An old cure turned out to be an antidote to viper venom

Venom is Extracted from a Snake.

The drug, which is widely used in heavy metal poisoning, can provide an effective antidote to the deadly poison of vipers.

Having settled in cities, we very rarely meet snakes, let alone poisonous ones. However, once they were one of the main threats to life, and still tens of thousands of people die every year from their bites, many lose limbs. 

The effects of their toxins are rapid, and their bites often occur in remote areas, leaving no time for early medical attention. Creating injections with rapid antidotes could alleviate these problems.

A suitable antidote for common viper toxin may be a drug already known to physicians for heavy metal poisoning. This is reported by Nicholas Casewell and his colleagues from the Liverpool School of Tropical Medicine in a new article published in the journal Science Translational Medicine.

The poison of each snake species is unique and contains its own unique "cocktail" of peptides. 

Many of them contain enzymes of metalloprotease, which instantly destroy any proteins "at hand", causing the bite to rapidly develop hemorrhage and necrosis of surrounding tissues. However, the activity of metalloprotease is fully dependent on metal ions, with which they perform their deadly reactions.

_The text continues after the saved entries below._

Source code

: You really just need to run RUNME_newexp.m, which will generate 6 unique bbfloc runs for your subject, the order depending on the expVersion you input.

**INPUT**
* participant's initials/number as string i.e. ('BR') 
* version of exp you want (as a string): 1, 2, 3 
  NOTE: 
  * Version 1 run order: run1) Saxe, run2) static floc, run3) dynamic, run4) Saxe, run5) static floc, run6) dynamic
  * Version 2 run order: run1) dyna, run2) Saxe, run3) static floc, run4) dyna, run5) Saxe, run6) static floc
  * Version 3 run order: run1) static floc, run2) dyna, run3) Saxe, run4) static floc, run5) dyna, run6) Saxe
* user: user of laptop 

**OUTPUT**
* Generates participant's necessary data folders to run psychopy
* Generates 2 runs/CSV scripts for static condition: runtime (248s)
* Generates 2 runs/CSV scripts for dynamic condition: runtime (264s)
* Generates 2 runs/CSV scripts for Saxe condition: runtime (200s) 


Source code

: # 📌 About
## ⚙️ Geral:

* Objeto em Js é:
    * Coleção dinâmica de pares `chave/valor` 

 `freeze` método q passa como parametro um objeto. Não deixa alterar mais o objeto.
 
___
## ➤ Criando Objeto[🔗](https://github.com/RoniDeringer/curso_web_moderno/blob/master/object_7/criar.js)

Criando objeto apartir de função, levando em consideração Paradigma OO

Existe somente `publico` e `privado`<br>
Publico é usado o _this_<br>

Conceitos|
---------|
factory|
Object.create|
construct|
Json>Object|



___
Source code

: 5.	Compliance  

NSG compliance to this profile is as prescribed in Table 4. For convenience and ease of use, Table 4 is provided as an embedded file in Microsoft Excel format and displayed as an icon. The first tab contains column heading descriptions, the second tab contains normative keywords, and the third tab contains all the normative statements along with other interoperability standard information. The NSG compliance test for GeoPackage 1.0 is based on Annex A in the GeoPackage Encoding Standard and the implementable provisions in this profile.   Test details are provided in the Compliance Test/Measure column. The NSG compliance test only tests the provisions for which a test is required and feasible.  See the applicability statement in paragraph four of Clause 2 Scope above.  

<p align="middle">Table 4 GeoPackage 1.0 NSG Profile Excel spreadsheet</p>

As a rule, metalloproteases use zinc ions, and viper venom contains exactly such proteins. Scientists suggest using this feature to "turn off" the enzymes of the toxin. After all, doctors have known for a long time that drugs can firmly bind heavy metals in the body, neutralizing them. 

One of the most popular means in this series - unitiol, which is used in poisoning with heavy metal. It may also work with viper bites.

Snake bite management

To test this, Caswell's team experimented with laboratory mice that were injected with viper poisons, and 15 minutes later were given an oral water solution of unitiol. Experiments have shown that the drug slows down the death of such animals, and in some cases allows them to survive. 

For example, in the case of the poison of the West African viper Echis ocellatus, two of the five mice survived and three survived for 12 to 21 hours, while all the control group animals that did not receive the unitiol died within less than four hours.

The authors point out that the drug may prove to be a promising tool to at least delay the dangerous effects of the poison, extending the time window for medical care. However, this remains to be proven. 

Soon, scientists are planning an expedition to Central Africa, where residents suffer from viper bites more than any other region in the world. However, even if the efficacy of the unitiol is proven, unfortunately, it will not become a single universal antidote.

As already mentioned, the poison of each species of snake is unique, and, for example, peptides in cobra toxins act differently, deliberately attacking neurons - and they require completely different antidotes. 

Moreover, the 'cocktail' of snakes living in different regions may also vary, making the creation of a universal antidote almost as difficult as getting an antibiotic to help with any bacterial infection.